General equation (or Cartesian or implicit) of the straight line

If from the continuous equation of the straight line we operate and group terms we obtain: $$\displaystyle \begin{array}{rcl} \frac{x-p_1}{v_1} &=&\frac{y-p_2}{v_2} \\ v_2(x-p_1) &=& v_1(y-p_2)\\ v_2 \cdot x-v_2 \cdot p_1&=& v_1 \cdot y-v_1\cdot p_2 \\ v_2\cdot x-v_1 \cdot y+(v_1\cdot p_2-v_2\cdot p_1)&=&0 \\ Ax+By+C&=& 0\end{array}$$

Where obviously,$$\begin{array}{rcl}A&=&v_2 \\ B&=& -v1\\ C&=& v_1\cdot p_2 - v_2 \cdot p_1 \end{array}$$An interesting property of this equation is that $\overrightarrow {v}=(-B,A)$ is a vector director of the straight line, and therefore $\overrightarrow{w}=(A,B)$ is a vector perpendicular to the straight line.
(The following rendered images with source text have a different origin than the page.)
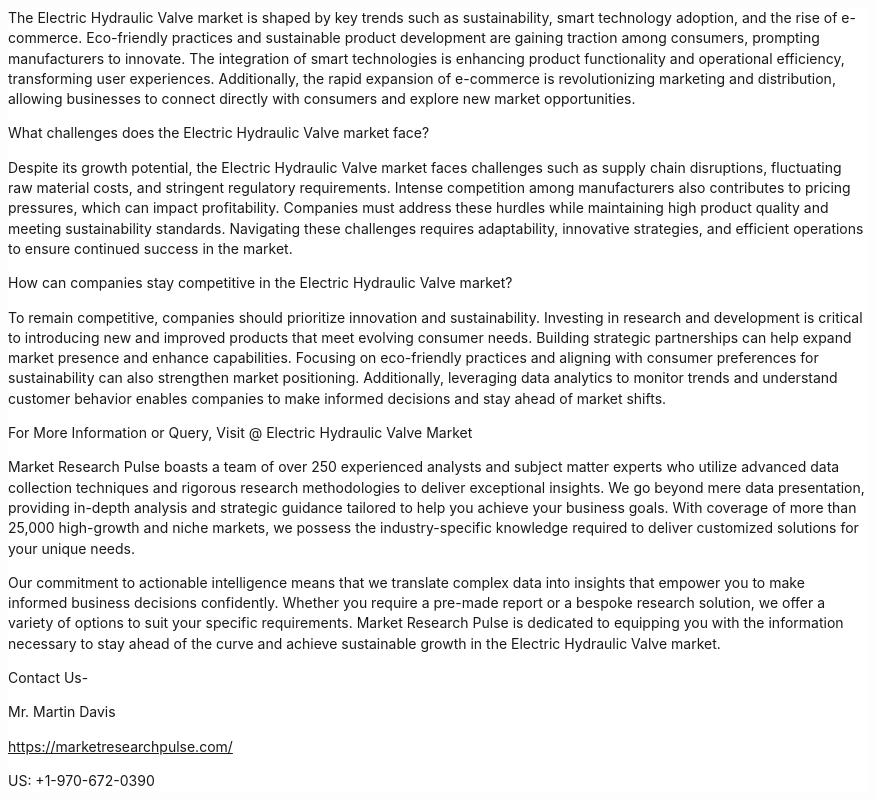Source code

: The Electric Hydraulic Valve market is shaped by key trends such as sustainability, smart technology adoption, and the rise of e-commerce. Eco-friendly practices and sustainable product development are gaining traction among consumers, prompting manufacturers to innovate. The integration of smart technologies is enhancing product functionality and operational efficiency, transforming user experiences. Additionally, the rapid expansion of e-commerce is revolutionizing marketing and distribution, allowing businesses to connect directly with consumers and explore new market opportunities.

What challenges does the Electric Hydraulic Valve market face?

Despite its growth potential, the Electric Hydraulic Valve market faces challenges such as supply chain disruptions, fluctuating raw material costs, and stringent regulatory requirements. Intense competition among manufacturers also contributes to pricing pressures, which can impact profitability. Companies must address these hurdles while maintaining high product quality and meeting sustainability standards. Navigating these challenges requires adaptability, innovative strategies, and efficient operations to ensure continued success in the market.

How can companies stay competitive in the Electric Hydraulic Valve market?

To remain competitive, companies should prioritize innovation and sustainability. Investing in research and development is critical to introducing new and improved products that meet evolving consumer needs. Building strategic partnerships can help expand market presence and enhance capabilities. Focusing on eco-friendly practices and aligning with consumer preferences for sustainability can also strengthen market positioning. Additionally, leveraging data analytics to monitor trends and understand customer behavior enables companies to make informed decisions and stay ahead of market shifts.

For More Information or Query, Visit @ Electric Hydraulic Valve Market

Market Research Pulse boasts a team of over 250 experienced analysts and subject matter experts who utilize advanced data collection techniques and rigorous research methodologies to deliver exceptional insights. We go beyond mere data presentation, providing in-depth analysis and strategic guidance tailored to help you achieve your business goals. With coverage of more than 25,000 high-growth and niche markets, we possess the industry-specific knowledge required to deliver customized solutions for your unique needs.

Our commitment to actionable intelligence means that we translate complex data into insights that empower you to make informed business decisions confidently. Whether you require a pre-made report or a bespoke research solution, we offer a variety of options to suit your specific requirements. Market Research Pulse is dedicated to equipping you with the information necessary to stay ahead of the curve and achieve sustainable growth in the Electric Hydraulic Valve market.

Contact Us-

Mr. Martin Davis

https://marketresearchpulse.com/

US: +1-970-672-0390
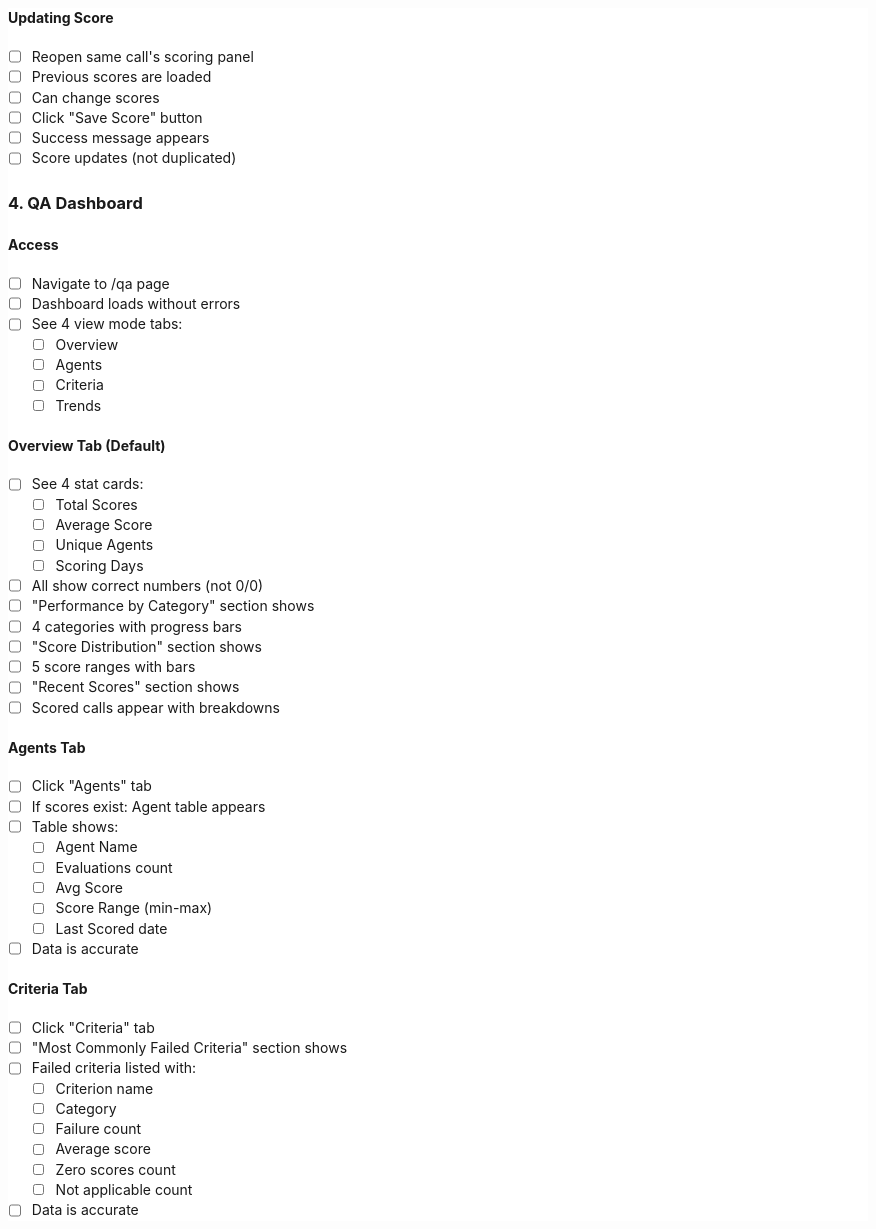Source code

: #### Updating Score
- [ ] Reopen same call's scoring panel
- [ ] Previous scores are loaded
- [ ] Can change scores
- [ ] Click "Save Score" button
- [ ] Success message appears
- [ ] Score updates (not duplicated)

### 4. QA Dashboard

#### Access
- [ ] Navigate to /qa page
- [ ] Dashboard loads without errors
- [ ] See 4 view mode tabs:
  - [ ] Overview
  - [ ] Agents
  - [ ] Criteria
  - [ ] Trends

#### Overview Tab (Default)
- [ ] See 4 stat cards:
  - [ ] Total Scores
  - [ ] Average Score
  - [ ] Unique Agents
  - [ ] Scoring Days
- [ ] All show correct numbers (not 0/0)
- [ ] "Performance by Category" section shows
- [ ] 4 categories with progress bars
- [ ] "Score Distribution" section shows
- [ ] 5 score ranges with bars
- [ ] "Recent Scores" section shows
- [ ] Scored calls appear with breakdowns

#### Agents Tab
- [ ] Click "Agents" tab
- [ ] If scores exist: Agent table appears
- [ ] Table shows:
  - [ ] Agent Name
  - [ ] Evaluations count
  - [ ] Avg Score
  - [ ] Score Range (min-max)
  - [ ] Last Scored date
- [ ] Data is accurate

#### Criteria Tab
- [ ] Click "Criteria" tab
- [ ] "Most Commonly Failed Criteria" section shows
- [ ] Failed criteria listed with:
  - [ ] Criterion name
  - [ ] Category
  - [ ] Failure count
  - [ ] Average score
  - [ ] Zero scores count
  - [ ] Not applicable count
- [ ] Data is accurate
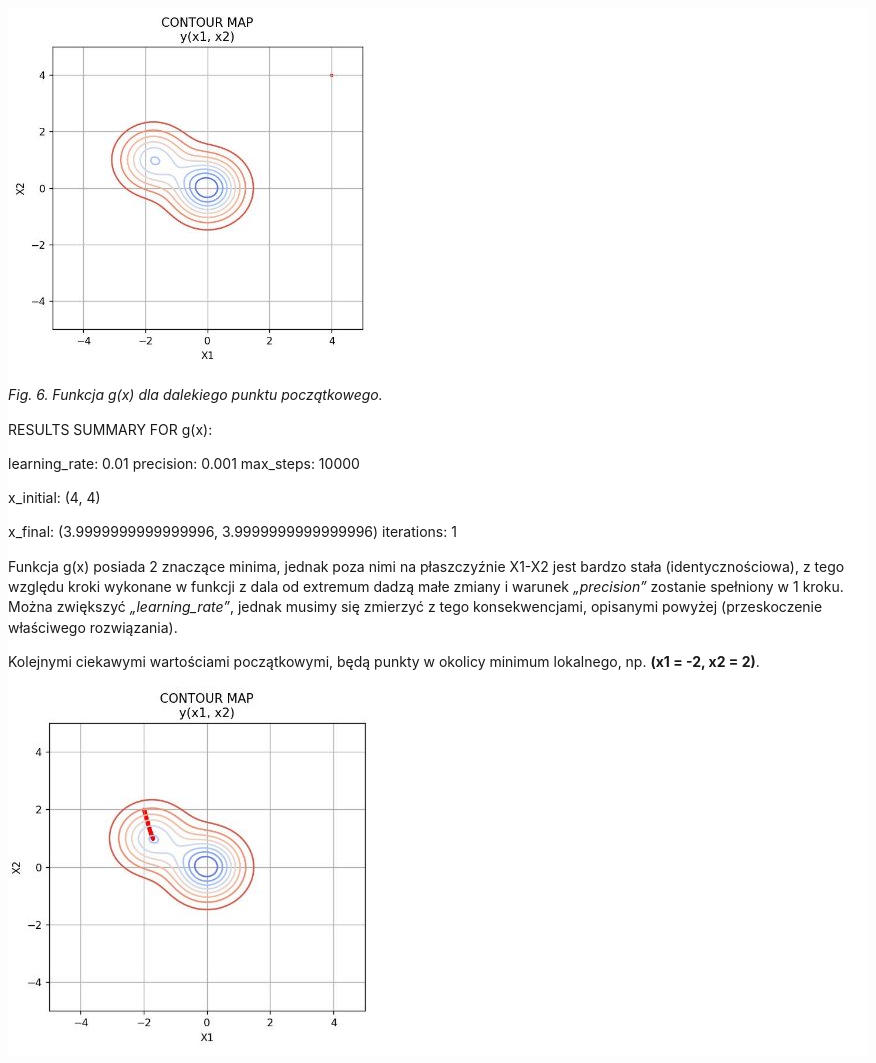 ![](img/fig_6.jpeg)

*Fig.  6. Funkcja g(x) dla dalekiego punktu początkowego.* 

RESULTS SUMMARY FOR g(x): 

learning\_rate:   0.01 precision:   0.001 max\_steps:   10000 

x\_initial:        (4, 4) 

x\_final:          (3.9999999999999996, 3.9999999999999996) iterations:     1 

Funkcja g(x) posiada 2 znaczące minima, jednak poza nimi na płaszczyźnie X1-X2 jest bardzo stała (identycznościowa), z tego względu kroki wykonane w funkcji z dala od extremum dadzą małe zmiany i warunek *„precision”* zostanie spełniony w 1 kroku. Można zwiększyć *„learning\_rate”*, jednak musimy się zmierzyć z tego konsekwencjami, opisanymi powyżej (przeskoczenie właściwego rozwiązania). 

Kolejnymi  ciekawymi  wartościami  początkowymi,  będą  punkty  w  okolicy  minimum  lokalnego, np. **(x1 = -2, x2 = 2)**. 

![](img/fig_7.jpeg)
Find the implicit equation of the straight line $r$:$$\displaystyle \frac{x-3}{-5}=\frac{y-4}{2}$$

Computing and changing all the terms to one side we obtain: $$\begin{array}{rcl} 2(x-3) &=& -5 (y-4) \\ 2x-6 &=& -5y+20 \\ 2x+5y-6-20 &=& 0 \\ 2x+5y-26&=&0\end{array}$$

Therefore the implicit equation is $2x + 5y - 26 = 0$ and the vector $\overrightarrow{v} = (-5, 2)$ is a vector director of the straight line.